The committee went on to recommend that,

“in the interests of accuracy, the Government work with the ABI to develop a more nuanced approach to avoid conflating innocent—if unexpected—consumer behaviour with fraudulent activity”.

It seems wrong in principle to look to genuine claimants to pay for what may reasonably be characterised as, at least partially, a failure of the insurance industry’s own practices. The long-standing practice of no-med settlements springs to mind here.

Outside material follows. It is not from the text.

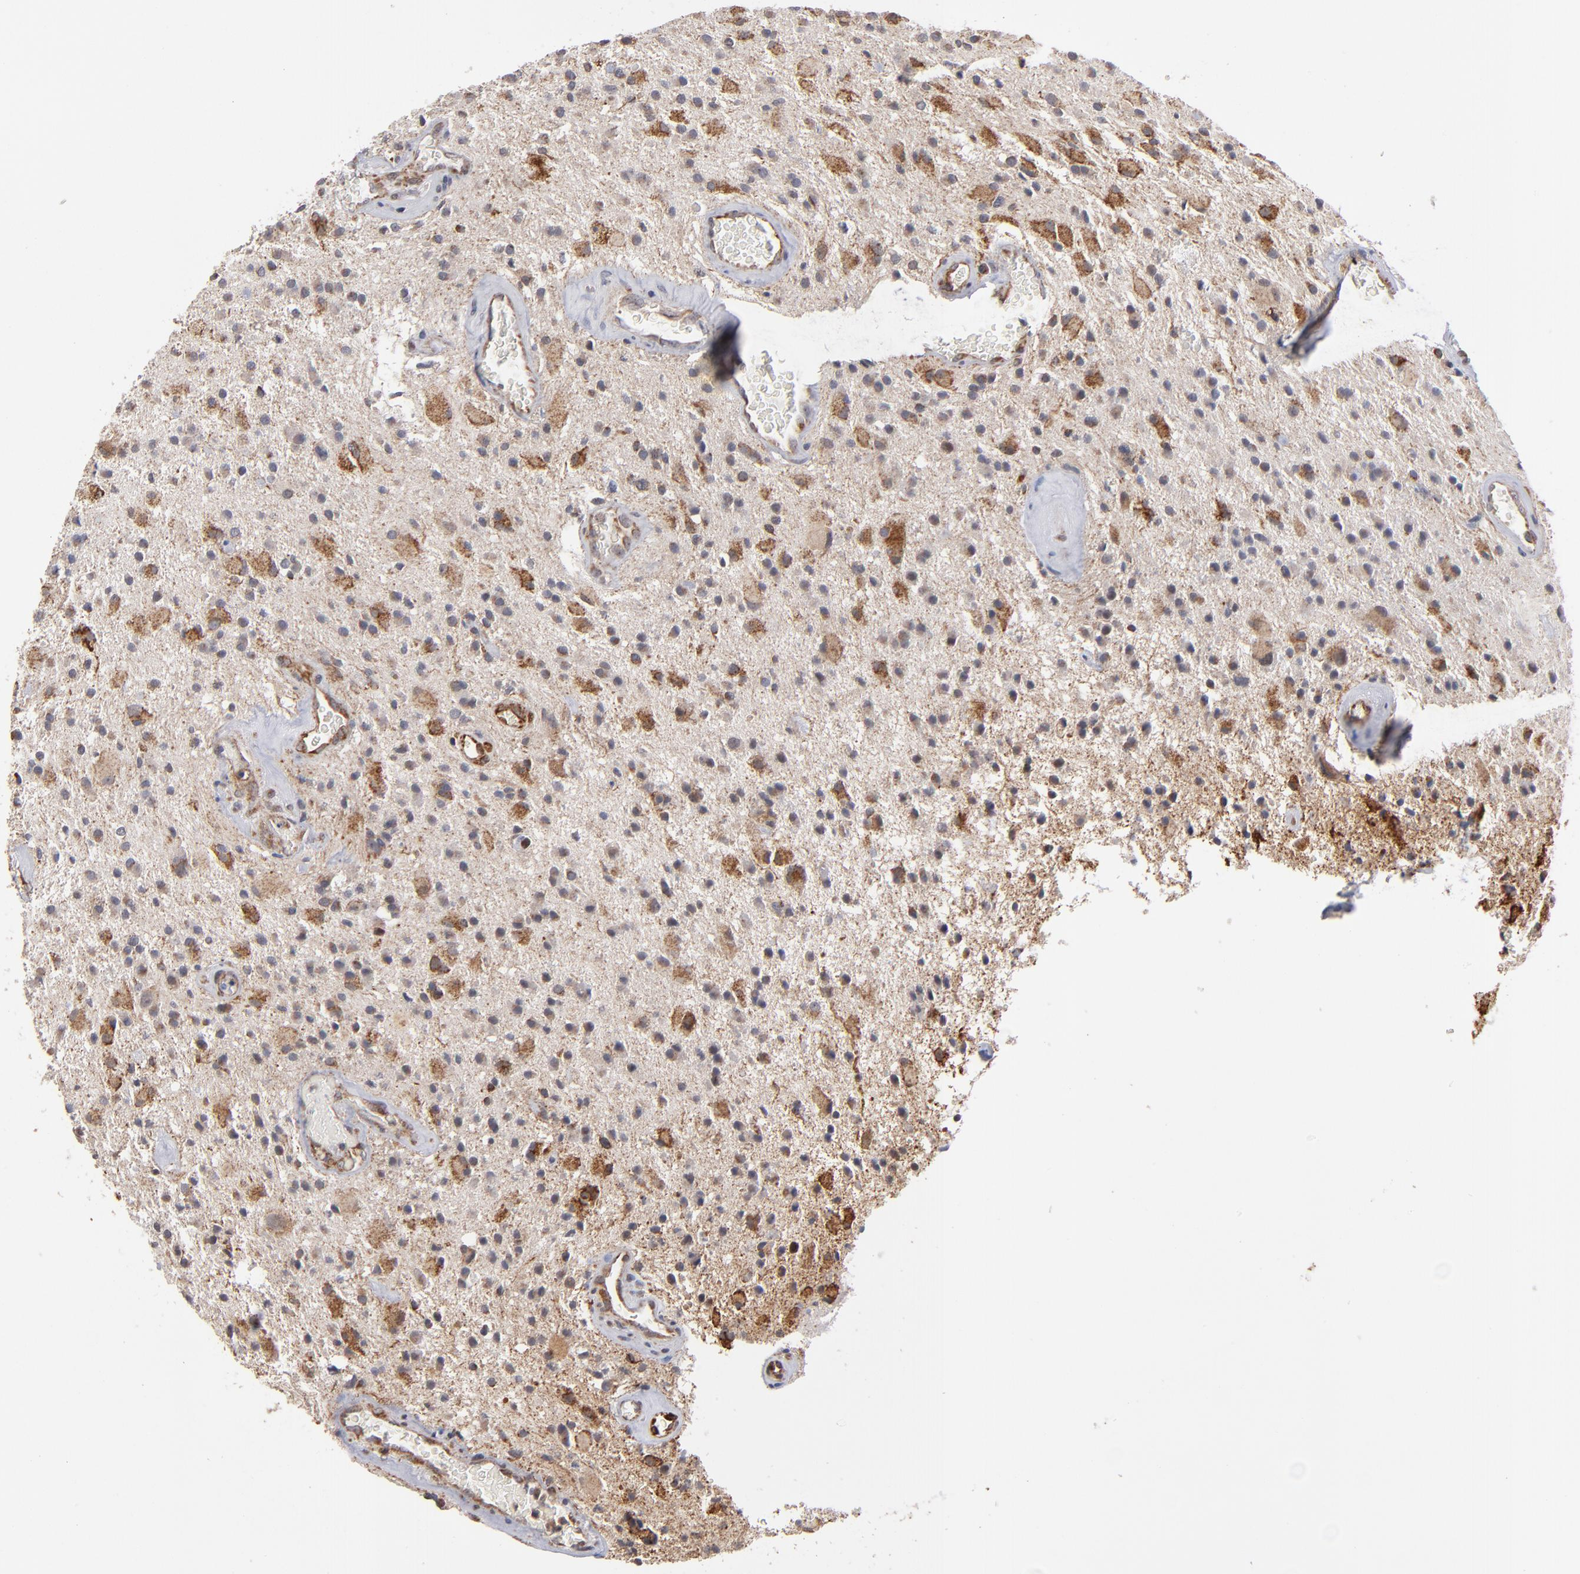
{"staining": {"intensity": "moderate", "quantity": "<25%", "location": "cytoplasmic/membranous"}, "tissue": "glioma", "cell_type": "Tumor cells", "image_type": "cancer", "snomed": [{"axis": "morphology", "description": "Glioma, malignant, Low grade"}, {"axis": "topography", "description": "Brain"}], "caption": "A high-resolution image shows immunohistochemistry staining of glioma, which reveals moderate cytoplasmic/membranous expression in approximately <25% of tumor cells. (brown staining indicates protein expression, while blue staining denotes nuclei).", "gene": "MIPOL1", "patient": {"sex": "male", "age": 58}}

The Government’s proposals would also create serious anomalies, as mentioned at Second Reading and in Committee, and as the noble and learned Lord, Lord Woolf, has again mentioned today. A whiplash injury of 24 months’ duration suffered at work would attract damages of up to £6,500. Under the Government’s proposed tariff, that injury would attract £3,725 in a road traffic accident, which is obviously undesirable and unjust. Finally, as far as I can see, the Government’s forecast reduction in the cost of fraudulent claims takes no account of dishonest claimants trading up. The Government’s proposed tariff may well deter small claims, but it may equally encourage dishonest claimants to attempt to move up the duration ladder to compensate.

I believe that we should remove Clause 2, which would leave the determination of damages where it currently is, with the judiciary. It would give the Government and the insurance industry time to reflect further on how better to assess the level of fraud and time to work out how to reduce it without unreasonably burdening genuine claimants, creating unacceptable and unjust anomalies in awards and creating incentives for larger dishonest whiplash claims.